= Johnny Herrera (racing driver) =

American racing driver

Johnny P. Herrera (born September 11, 1966 in Denver, Colorado) is an American racecar driver. He is best known for racing in the World of Outlaws (WoO) sprint car racing series. He was the series' Rookie of the Year in 1986. As of the end of the 2009 season, he has won 17 features in the series.

==Racing career==
Herrera began his sprint car racing career in Albuquerque, New Mexico. In 1986, he was named World of Outlaws Rookie of the Year. He won the WoO "Most Improved Driver" award in 1991.

In 1995, Harrera won the sprint car track championship at Knoxville Raceway. Herrera won the 1996 King's Royal sprint car race with a collapsed top wing.

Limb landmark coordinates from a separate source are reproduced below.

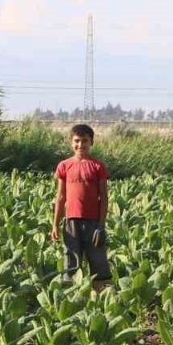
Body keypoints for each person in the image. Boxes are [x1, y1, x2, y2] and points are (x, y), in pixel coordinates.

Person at [52, 123, 111, 292]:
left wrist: (101, 226)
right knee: (71, 262)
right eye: (77, 141)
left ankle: (101, 298)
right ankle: (72, 300)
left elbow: (104, 197)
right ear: (71, 142)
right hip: (71, 221)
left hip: (93, 223)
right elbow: (60, 197)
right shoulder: (64, 165)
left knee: (98, 261)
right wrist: (55, 224)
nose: (80, 145)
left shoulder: (98, 166)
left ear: (91, 142)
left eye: (85, 141)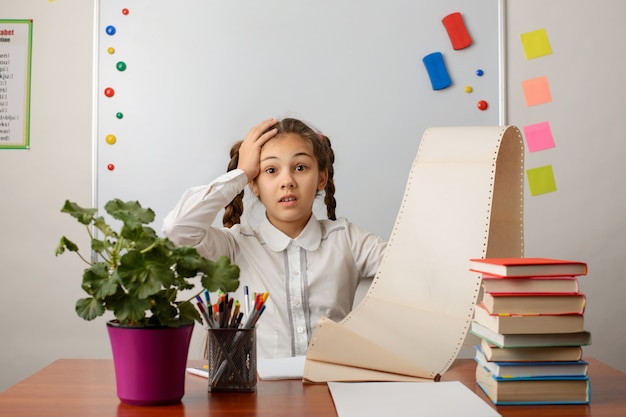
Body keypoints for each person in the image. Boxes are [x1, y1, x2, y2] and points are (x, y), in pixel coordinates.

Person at [162, 117, 386, 358]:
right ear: (254, 185)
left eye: (300, 167)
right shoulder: (235, 246)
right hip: (258, 394)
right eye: (271, 170)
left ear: (321, 177)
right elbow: (178, 228)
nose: (287, 181)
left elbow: (412, 266)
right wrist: (241, 173)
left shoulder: (348, 240)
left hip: (331, 391)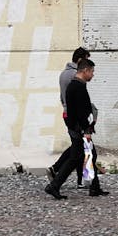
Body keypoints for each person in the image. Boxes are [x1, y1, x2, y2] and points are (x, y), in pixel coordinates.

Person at [45, 59, 109, 199]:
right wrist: (85, 131)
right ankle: (54, 186)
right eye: (92, 71)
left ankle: (94, 188)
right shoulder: (78, 87)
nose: (93, 75)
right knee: (76, 158)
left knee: (88, 156)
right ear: (85, 71)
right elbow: (80, 112)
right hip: (79, 128)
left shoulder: (76, 85)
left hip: (76, 127)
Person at [47, 47, 92, 189]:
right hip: (74, 116)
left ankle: (60, 173)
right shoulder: (75, 75)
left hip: (68, 113)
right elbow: (76, 99)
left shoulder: (63, 73)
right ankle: (62, 178)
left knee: (78, 147)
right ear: (80, 60)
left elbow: (63, 97)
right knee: (79, 149)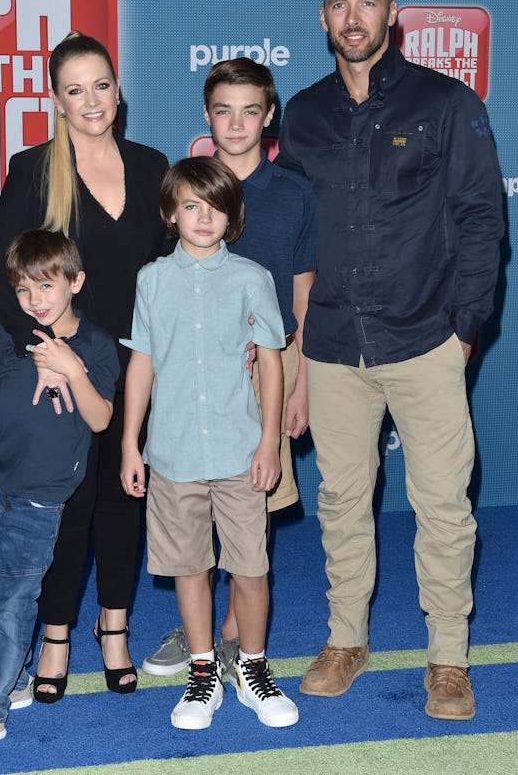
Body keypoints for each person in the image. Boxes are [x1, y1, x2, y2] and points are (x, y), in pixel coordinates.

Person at [276, 0, 504, 720]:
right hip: (334, 343)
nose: (352, 17)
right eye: (339, 4)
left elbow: (481, 220)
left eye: (366, 3)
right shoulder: (300, 115)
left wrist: (463, 331)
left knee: (443, 504)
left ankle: (448, 657)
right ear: (322, 18)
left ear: (392, 13)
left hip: (425, 338)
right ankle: (347, 639)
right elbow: (292, 234)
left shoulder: (447, 103)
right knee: (341, 501)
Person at [0, 32, 169, 701]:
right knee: (66, 508)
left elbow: (174, 271)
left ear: (119, 89)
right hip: (61, 371)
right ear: (54, 99)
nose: (93, 100)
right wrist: (46, 353)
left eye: (102, 85)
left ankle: (113, 630)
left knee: (125, 499)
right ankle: (55, 635)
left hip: (137, 371)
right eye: (75, 89)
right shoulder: (33, 168)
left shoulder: (153, 167)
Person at [142, 58, 315, 678]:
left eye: (250, 110)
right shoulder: (187, 188)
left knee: (253, 511)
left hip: (268, 367)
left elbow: (302, 296)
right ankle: (205, 642)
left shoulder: (293, 192)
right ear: (207, 116)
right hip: (193, 374)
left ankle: (229, 638)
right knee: (191, 508)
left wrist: (303, 384)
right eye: (223, 110)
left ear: (269, 117)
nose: (236, 123)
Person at [0, 230, 119, 756]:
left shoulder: (96, 345)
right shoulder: (13, 336)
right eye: (24, 290)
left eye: (46, 286)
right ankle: (14, 678)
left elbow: (100, 419)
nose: (35, 300)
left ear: (75, 283)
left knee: (12, 603)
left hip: (40, 499)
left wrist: (71, 369)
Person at [120, 157, 299, 730]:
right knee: (189, 567)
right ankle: (202, 674)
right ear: (171, 213)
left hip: (239, 452)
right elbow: (142, 363)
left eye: (216, 206)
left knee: (250, 568)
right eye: (191, 205)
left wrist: (269, 441)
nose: (203, 217)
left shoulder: (252, 278)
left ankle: (251, 667)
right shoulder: (152, 279)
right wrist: (130, 442)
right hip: (171, 455)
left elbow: (270, 363)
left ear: (233, 216)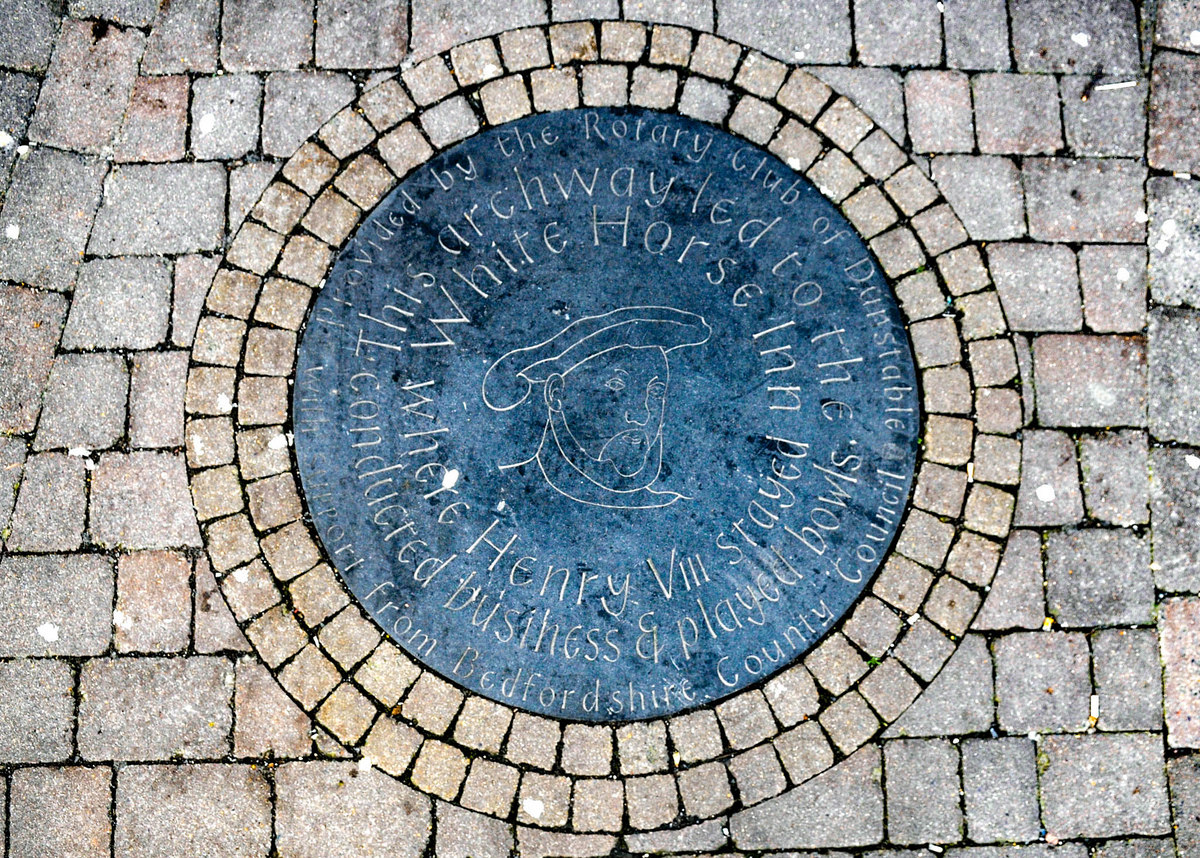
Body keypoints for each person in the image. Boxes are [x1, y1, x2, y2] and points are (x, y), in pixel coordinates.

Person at [482, 306, 711, 509]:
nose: (642, 415)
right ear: (556, 395)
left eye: (656, 393)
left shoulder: (678, 508)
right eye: (616, 386)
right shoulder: (499, 495)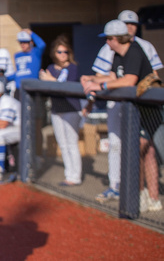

He earned the $50,000 winner's purse by leading all 30 laps.

In 2002 and 2003, Herrera joined drove the 2W for former NASCAR crew chief Billy Wilburn, and won the first night out in the car during a preliminary World of Outlaws race the Dirt Track at Las Vegas Motor Speedway.

Herrera has recently raced in non-winged racecars in the United States, and he has won the Roger McCluskey Classic at Tucson's USA Raceway.

Herrera was the points champion in 2007 in both SCOA (a winged sprint car series based in Arizona) and Hollywood Hills Speedway Non winged class.

Herrera raced for Larry and Lori Woodward in 2009 at Knoxville in the 410 Sprint class.

==Awards==
In 1988, Herrera was awarded the New Mexico Governor's Award, which is given to the athlete who gives the most publicity and fame to the state of New Mexico.
He won the 2009 Knoxville Track Championship in the 410 class.